Francophone education chair laments 'stormy' relationship with Higgs government
Michel Côté says district spends most of its time ‘putting out fires’ set by the province
The chair of the province's largest francophone school district says battles with the Higgs government are consuming more than half the district's time, time that could be otherwise spent improving the education of students.
Michel Côté says the problem began about two years ago when the government proposed to limit the powers of district education councils.
Now they are feuding about how districts should implement the education department's Policy 713 on the sexual orientation and gender identity of students.
"The door is completely closed to the Department of Education. We do our work as a DEC. We try to progress," Côté told Radio-Canada.
"But a lot of time — I would say more than half our time — is spent not working on things to help our students succeed, but on putting out fires set by the government."
Last week Education Minister Bill Hogan wrote to the chairs of four district education councils — three francophone districts plus Anglophone East — to notify them he was repealing policies they adopted at the council level on implementing Policy 713.
He told the councils to remove their policies from their websites. As of this week, the policies for all three francophone districts remain on their sites.
The three education councils issued a statement Tuesday afternoon saying they haven't responded to Hogan yet because they haven't had a chance to meet since the letters.
The statement said the councils will each meet "in the coming weeks to allow its members to evaluate the different options available to them."
Côté said he could not comment on the letters until the Francophone South council meets but he described the education councils' relationship with the province as "stormy."

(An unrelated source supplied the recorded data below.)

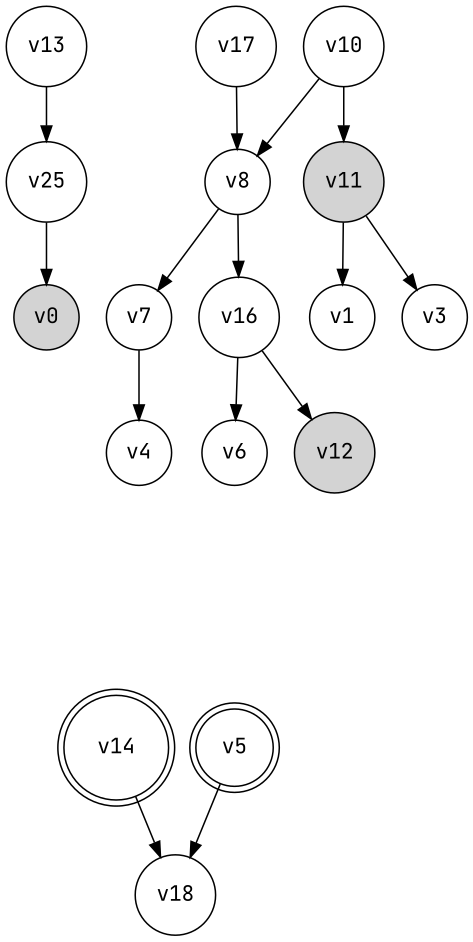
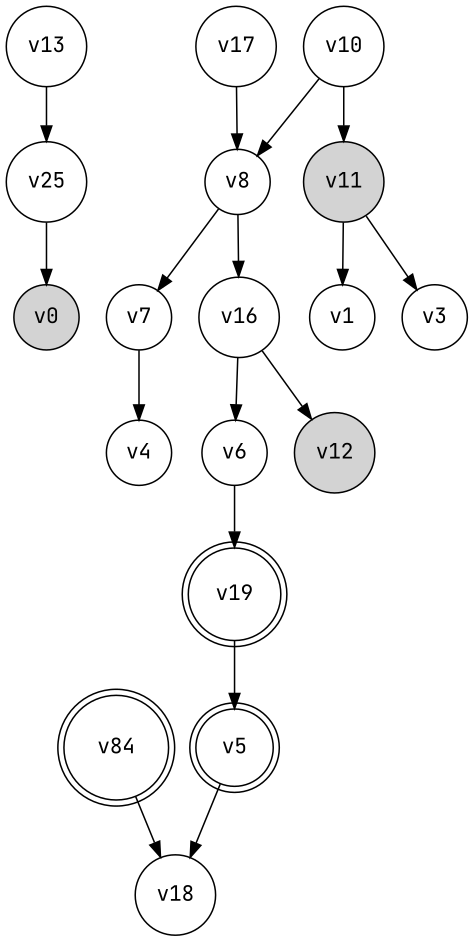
  digraph {
    fontname="JetBrains Mono"
    rankdir=TD
    node [fontname="JetBrains Mono" shape=circle]
    edge [fontname="JetBrains Mono"]
    v0 [style=filled]
-   v14 [shape=doublecircle]
+   v14 [shape=doublecircle label=v84]
    v18
    v5 [shape=doublecircle]
+   v19 [shape=doublecircle]
    v6
    v7
    v4
    v8
    v16
    v12 [style=filled]
    v10
    v11 [style=filled]
    v1
    v3
    n16 [label=v25]
    v13
    v17
    v14 -> v18
    v5 -> v18
+   v19 -> v5
+   v6 -> v19
    v7 -> v4
    v8 -> v7
    v8 -> v16
    v16 -> v6
    v16 -> v12
    v10 -> v8
    v10 -> v11
    v11 -> v1
    v11 -> v3
    n16 -> v0
    v13 -> n16
    v17 -> v8
  }
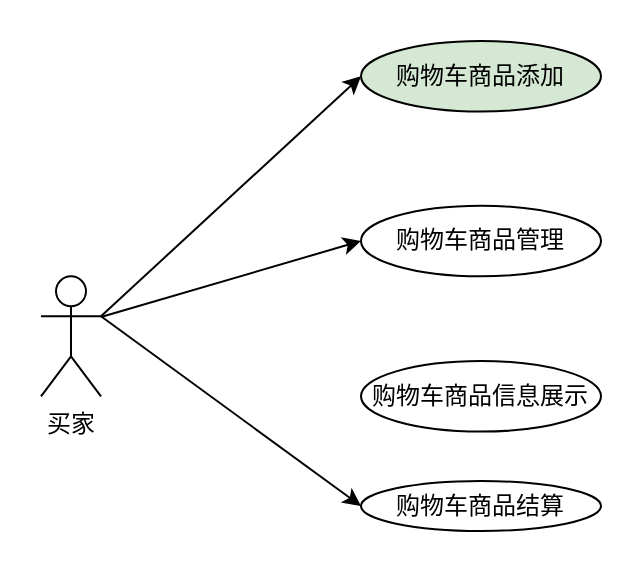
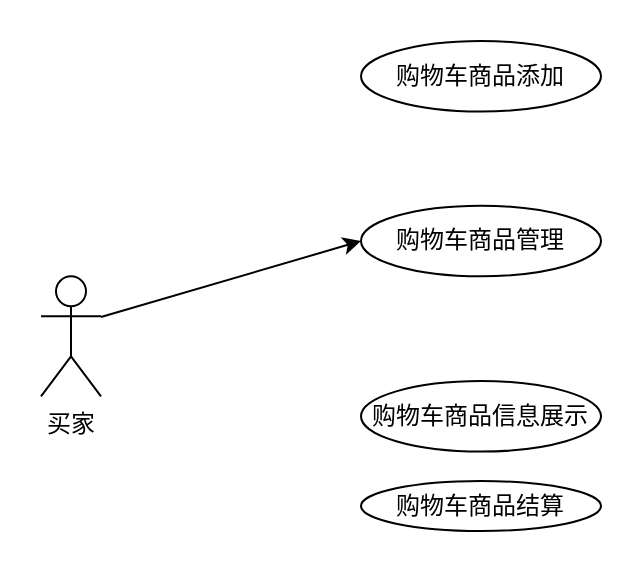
  <mxCell id="0" />
  <mxCell id="1" parent="0" />
- <mxCell id="2" style="rounded=0;orthogonalLoop=1;jettySize=auto;html=1;exitX=1;exitY=0.333;exitDx=0;exitDy=0;exitPerimeter=0;entryX=0;entryY=0.5;entryDx=0;entryDy=0;" parent="1" source="5" target="6" edge="1"><mxGeometry relative="1" as="geometry" /></mxCell>
  <mxCell id="3" style="rounded=0;orthogonalLoop=1;jettySize=auto;html=1;entryX=0;entryY=0.5;entryDx=0;entryDy=0;" parent="1" target="7" edge="1"><mxGeometry relative="1" as="geometry"><mxPoint x="50" y="158" as="sourcePoint" /></mxGeometry></mxCell>
- <mxCell id="4" style="rounded=0;orthogonalLoop=1;jettySize=auto;html=1;exitX=1;exitY=0.333;exitDx=0;exitDy=0;exitPerimeter=0;entryX=0;entryY=0.5;entryDx=0;entryDy=0;" edge="1" parent="1" source="5" target="9"><mxGeometry relative="1" as="geometry" /></mxCell>
  <mxCell id="5" value="买家" style="shape=umlActor;verticalLabelPosition=bottom;verticalAlign=top;html=1;outlineConnect=0;" parent="1" vertex="1"><mxGeometry x="20" y="137.64" width="30" height="60" as="geometry" /></mxCell>
- <mxCell id="6" value="购物车商品添加" style="ellipse;whiteSpace=wrap;html=1;container=0;fillColor=#d5e8d4;" parent="1" vertex="1"><mxGeometry x="180" y="20" width="120" height="35.29" as="geometry" /></mxCell>
+ <mxCell id="6" value="购物车商品添加" style="ellipse;whiteSpace=wrap;html=1;container=0;" parent="1" vertex="1"><mxGeometry x="180" y="20" width="120" height="35.29" as="geometry" /></mxCell>
  <mxCell id="7" value="购物车商品管理" style="ellipse;whiteSpace=wrap;html=1;container=0;" parent="1" vertex="1"><mxGeometry x="180" y="102.35" width="120" height="35.29" as="geometry" /></mxCell>
- <mxCell id="8" value="购物车商品信息展示" style="ellipse;whiteSpace=wrap;html=1;container=0;" parent="1" vertex="1"><mxGeometry x="180" y="180" width="120" height="35.29" as="geometry" /></mxCell>
+ <mxCell id="8" value="购物车商品信息展示" style="ellipse;whiteSpace=wrap;html=1;container=0;" parent="1" vertex="1"><mxGeometry x="180" y="190" width="120" height="35.29" as="geometry" /></mxCell>
  <mxCell id="9" value="购物车商品结算" style="ellipse;whiteSpace=wrap;html=1;container=0;" vertex="1" parent="1"><mxGeometry x="180" y="240" width="120" height="25" as="geometry" /></mxCell>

"The majority of our time is spent defending ourselves against approaches by the government that are trying to bypass districts to implement their policies or their ideology."
He called it "very exhausting."
According to Côté, the province proposed a new model for educational governance to the councils two years ago that would have reduced their decision making powers, turning them into little more than consultative committees and taking away "almost all of our rights."
Under Section 23 of the Charter of Rights and Freedoms, minority language communities in all provinces have a constitutional right to manage their own schools.
Côté says then-minister Dominic Cardy eventually backed off, and the province's three francophone districts began working together and with stakeholder groups and department officials on their own proposal to modernize governance.
Cardy says he didn't back off and the process worked as he intended.
District education councils were offered the chance to "co-create" the new system, and after initially rejecting the offer, francophone councils "soon re-engaged and helped lead the plans to de-centralize and de-politicize school governance," Cardy said.
"Unfortunately, those plans were abandoned by government following my resignation."
Last spring, Cardy's successor as minister, Bill Hogan, introduced Bill 46.
While it would have limited the powers of anglophone education councils only and left the powers of francophone councils intact — because of Section 23 of the Charter — Côté says it ignored the proposals the councils had come up with themselves.
Hogan eventually withdrew Bill 46 without it being passed into law.
"They had an idea they wanted to impose and it didn't work. To me the trust is not there anymore," said Côté.
At the same time, education councils were pushing back at the changes to Policy 713, which now says teachers and school staff must get parental consent when a student under the age of 16 wants to adopt a new name or pronoun at school.
The three francophone districts adopted their own policy, modelled on a proposal by child and youth advocate Kelly Lamrock, that allows students in Grade 6 or older to do so.
The districts argue that the province's changes could violate equality-rights provisions of the Charter as well as the provincial Human Rights Act and Education Act.
Last December the government stripped away a policy requirement that it fund the legal expenses of school districts that find themselves in a disagreement with the province.
"We were never in a situation where we had to continually contact lawyers for legal advice because we had governments who were allies, who worked with us," Côté said.
"Now we don't see the same approach."
Hogan did not immediately respond to an interview request from CBC News about Côté's comments.